- [Supplied data]
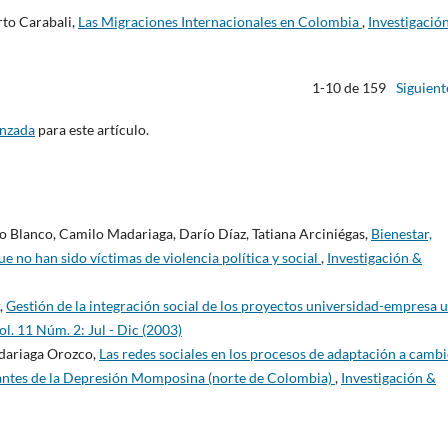
to Carabali,
Las Migraciones Internacionales en Colombia
,
Investigació
1-10 de 159
Siguient
anzada
para este artículo.
 Blanco, Camilo Madariaga, Darío Díaz, Tatiana Arciniégas,
Bienestar,
 no han sido víctimas de violencia política y social
,
Investigación &
,
Gestión de la integración social de los proyectos universidad-empresa 
l. 11 Núm. 2: Jul - Dic (2003)
dariaga Orozco,
Las redes sociales en los procesos de adaptación a camb
tantes de la Depresión Momposina (norte de Colombia)
,
Investigación &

- [Prompt] Lay out the text read from the records above as a JSON list of strings, one string for each line, with blank lines left out. Leave the pictures out of the answer.

- [Written response]
[
  "to Carabali,",
  "Las Migraciones Internacionales en Colombia",
  ",",
  "Investigació",
  "1-10 de 159",
  "Siguient",
  "anzada",
  "para este artículo.",
  " Blanco, Camilo Madariaga, Darío Díaz, Tatiana Arciniégas,",
  "Bienestar,",
  " no han sido víctimas de violencia política y social",
  ",",
  "Investigación &",
  ",",
  "Gestión de la integración social de los proyectos universidad-empresa ",
  "l. 11 Núm. 2: Jul - Dic (2003)",
  "dariaga Orozco,",
  "Las redes sociales en los procesos de adaptación a camb",
  "tantes de la Depresión Momposina (norte de Colombia)",
  ",",
  "Investigación &"
]